L'épidémie d'Ebola dans l'est de la RDC se déroule dans un environnement marqué par une insécurité chronique et des mouvements de population importants. Mongbwalu, comme d'autres localités de l'Ituri, est régulièrement le théâtre de violences intercommunautaires et de conflits liés à l'exploitation minière. Ces facteurs, selon des experts en santé publique cités par RFI, pourraient expliquer la difficulté à circonscrire rapidement le virus. Les autorités sanitaires locales ont mis en place des centres de traitement temporaires et des campagnes de vaccination ciblées, mais la coordination avec les forces de sécurité reste un enjeu crucial pour garantir l'accès des soignants aux zones les plus reculées. La situation à Mongbwalu, bien que légèrement améliorée, illustre la fragilité des progrès accomplis dans un contexte où chaque nouveau cas peut relancer la chaîne de transmission.

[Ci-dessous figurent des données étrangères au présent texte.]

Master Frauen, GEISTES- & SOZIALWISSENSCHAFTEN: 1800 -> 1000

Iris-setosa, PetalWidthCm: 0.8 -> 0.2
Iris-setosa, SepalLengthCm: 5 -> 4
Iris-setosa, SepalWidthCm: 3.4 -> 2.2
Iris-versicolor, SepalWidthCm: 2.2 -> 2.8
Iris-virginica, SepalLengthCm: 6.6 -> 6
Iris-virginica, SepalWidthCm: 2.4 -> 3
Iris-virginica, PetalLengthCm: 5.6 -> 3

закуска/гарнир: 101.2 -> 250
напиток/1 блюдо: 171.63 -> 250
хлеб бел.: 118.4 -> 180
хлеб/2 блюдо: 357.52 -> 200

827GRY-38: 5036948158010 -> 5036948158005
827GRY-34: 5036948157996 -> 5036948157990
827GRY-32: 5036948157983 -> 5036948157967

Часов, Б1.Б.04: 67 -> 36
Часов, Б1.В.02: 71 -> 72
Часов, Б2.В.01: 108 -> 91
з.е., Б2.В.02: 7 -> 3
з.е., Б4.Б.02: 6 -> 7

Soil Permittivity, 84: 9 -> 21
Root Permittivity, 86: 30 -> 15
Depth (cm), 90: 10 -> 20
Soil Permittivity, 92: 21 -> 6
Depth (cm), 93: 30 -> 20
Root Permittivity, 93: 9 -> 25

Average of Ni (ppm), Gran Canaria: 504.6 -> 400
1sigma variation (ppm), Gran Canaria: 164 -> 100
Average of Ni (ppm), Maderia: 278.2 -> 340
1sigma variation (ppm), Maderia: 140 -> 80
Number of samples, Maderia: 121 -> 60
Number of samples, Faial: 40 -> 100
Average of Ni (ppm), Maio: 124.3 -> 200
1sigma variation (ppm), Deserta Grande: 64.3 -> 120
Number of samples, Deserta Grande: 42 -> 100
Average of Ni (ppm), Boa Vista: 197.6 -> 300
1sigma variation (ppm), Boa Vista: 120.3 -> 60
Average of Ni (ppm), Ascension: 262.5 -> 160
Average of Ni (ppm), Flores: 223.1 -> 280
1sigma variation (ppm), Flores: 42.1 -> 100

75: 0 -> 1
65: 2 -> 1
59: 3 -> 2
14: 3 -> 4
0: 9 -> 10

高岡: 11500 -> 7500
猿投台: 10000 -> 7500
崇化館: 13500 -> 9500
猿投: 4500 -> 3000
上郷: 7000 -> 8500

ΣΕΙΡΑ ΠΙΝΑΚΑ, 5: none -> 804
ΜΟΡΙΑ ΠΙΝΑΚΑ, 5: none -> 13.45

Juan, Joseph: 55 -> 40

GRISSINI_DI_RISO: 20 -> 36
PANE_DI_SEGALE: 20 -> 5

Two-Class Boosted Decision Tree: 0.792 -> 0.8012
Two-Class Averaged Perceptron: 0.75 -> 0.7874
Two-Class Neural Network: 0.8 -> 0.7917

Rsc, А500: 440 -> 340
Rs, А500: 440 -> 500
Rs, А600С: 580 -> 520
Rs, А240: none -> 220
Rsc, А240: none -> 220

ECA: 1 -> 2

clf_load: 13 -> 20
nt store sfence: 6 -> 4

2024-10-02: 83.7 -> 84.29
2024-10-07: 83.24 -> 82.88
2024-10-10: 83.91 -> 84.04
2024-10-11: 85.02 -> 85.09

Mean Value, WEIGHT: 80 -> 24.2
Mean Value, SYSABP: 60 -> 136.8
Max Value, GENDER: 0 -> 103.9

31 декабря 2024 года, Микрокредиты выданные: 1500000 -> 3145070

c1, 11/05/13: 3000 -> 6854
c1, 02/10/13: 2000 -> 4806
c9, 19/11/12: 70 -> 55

### Perspectives et enjeux pour la suite

Alors que l'épidémie semble ralentir dans son foyer initial, les autorités sanitaires congolaises et leurs partenaires internationaux maintiennent une vigilance accrue. Selon les informations de RFI, des efforts supplémentaires sont déployés pour renforcer la surveillance épidémiologique dans les zones frontalières, notamment avec l'Ouganda et le Rwanda, où des cas suspects ont été signalés par le passé. La vaccination des personnels de santé et des contacts des malades reste la principale arme contre la propagation. Toutefois, la persistance de poches de résistance communautaire et les contraintes logistiques pourraient freiner la dynamique positive observée à Mongbwalu. L'évolution de la situation dans les semaines à venir sera déterminante pour évaluer si cette amélioration locale peut se traduire par un recul durable de l'épidémie dans l'ensemble de la région.